The bird, which weighs a little more than 5 ounces, can live to be 35 years old. It eats seeds, fruits and nuts.
Winston’s wings are not clipped, Whittock said, yet the bird never flies. She’s tried to encourage him to fly around, but inside the house or outside, he is content to perch on a favorite toy or strut around on Whittock’s shoulder, occasionally pecking at a zipper.
The bird is a mimic, Whittock said, but he is not ordinarily loud. He’ll softly say, “hello,” when Whittock’s phone rings. Last week, Winston enjoyed being photographed, but he wasn’t very talkative.
“He screams if I’m upset,” Whittock said, adding that he gets particularly vocal when near kids.
“He gets very excited when he sees children,” Whittock said.

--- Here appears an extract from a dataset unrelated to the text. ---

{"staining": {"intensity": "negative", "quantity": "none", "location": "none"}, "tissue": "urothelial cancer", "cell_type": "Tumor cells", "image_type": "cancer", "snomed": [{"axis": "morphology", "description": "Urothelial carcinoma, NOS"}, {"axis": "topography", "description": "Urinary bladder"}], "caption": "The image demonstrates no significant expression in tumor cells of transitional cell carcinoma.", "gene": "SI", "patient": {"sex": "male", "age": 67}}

“He loves people, and people are attracted to him,” Whittock said, but she added her little friend is very protective of her.
Excitement, though, isn’t Winston’s usual style. He retires daily in the early evening, sleeps for more than 13 hours and takes a nap in the middle of the day.
And, since birds will be birds, Winston will leave some droppings now and then. Not a problem, Whittock said.